The 50/30/20 Budget Explained
A simple framework to balance your needs, wants, and savings goals.
The 50/30/20 rule is one of the simplest and most effective budgeting methods. It provides a clear framework for managing your money without tracking every penny.
How It Works
Divide your after-tax income into three categories:
- 50% for Needs: Essential expenses you can't avoid
- 30% for Wants: Non-essential expenses that improve your life
- 20% for Savings: Future you, including debt payoff
The 50% - Needs
These are expenses you must pay to live and work:
- Housing (rent or mortgage)
- Utilities (electricity, water, gas, internet)
- Groceries (not dining out)
- Transportation (car payment, insurance, gas, public transit)
- Health insurance and medical costs
- Minimum debt payments
- Childcare
If your needs exceed 50%, look for ways to reduce them—a cheaper apartment, a less expensive car, or better insurance rates.
The 30% - Wants
These make life enjoyable but aren't strictly necessary:
- Dining out and entertainment
- Streaming services and subscriptions
- Hobbies and recreation
- Vacations and travel
- Shopping for non-essentials
- Gym memberships
This category gives you permission to enjoy your money guilt-free, as long as you stay within the 30%.
The 20% - Savings & Debt
This is for building your financial future:
- Emergency fund contributions
- Retirement savings (401k, IRA)
- Extra debt payments (beyond minimums)
- Investments
- Saving for major goals (house, car, education)
Example Budget
If you earn $4,000/month after taxes:
- Needs (50%): $2,000
- Wants (30%): $1,200
- Savings (20%): $800
Tips for Success
- Start with your actual spending to see where you are now
- Automate your savings so 20% comes out first
- Adjust the percentages if needed—some people do 60/20/20 or 50/20/30
- Review monthly to stay on track
When to Modify the Rule
The 50/30/20 is a guideline, not a strict rule. You might need to adjust if:
- You live in a high cost-of-living area (may need 60% for needs)
- You have significant debt (may want 30% for savings/debt)
- You're saving aggressively for a goal (may do 50/20/30)
The key is finding a sustainable balance that lets you live today while preparing for tomorrow.

Pixel coordinate listings:
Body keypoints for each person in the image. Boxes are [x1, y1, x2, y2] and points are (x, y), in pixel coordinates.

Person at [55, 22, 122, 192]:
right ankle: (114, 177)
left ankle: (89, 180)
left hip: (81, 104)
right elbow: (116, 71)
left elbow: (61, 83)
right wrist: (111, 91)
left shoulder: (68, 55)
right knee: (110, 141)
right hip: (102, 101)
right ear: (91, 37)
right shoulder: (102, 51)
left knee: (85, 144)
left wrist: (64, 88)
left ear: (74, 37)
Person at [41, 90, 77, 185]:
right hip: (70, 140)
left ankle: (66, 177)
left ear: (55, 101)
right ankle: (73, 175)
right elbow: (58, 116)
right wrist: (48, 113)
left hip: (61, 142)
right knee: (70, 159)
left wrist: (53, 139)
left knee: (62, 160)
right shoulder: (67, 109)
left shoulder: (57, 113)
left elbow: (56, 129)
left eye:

▸ EXERCISE
Copy the part of the 50/30/20 budget text that runs from "The 30% - Wants" up to and including "within the 30%.", word for word.

▸ EXERCISE RESPONSE
The 30% - Wants
These make life enjoyable but aren't strictly necessary:
- Dining out and entertainment
- Streaming services and subscriptions
- Hobbies and recreation
- Vacations and travel
- Shopping for non-essentials
- Gym memberships
This category gives you permission to enjoy your money guilt-free, as long as you stay within the 30%.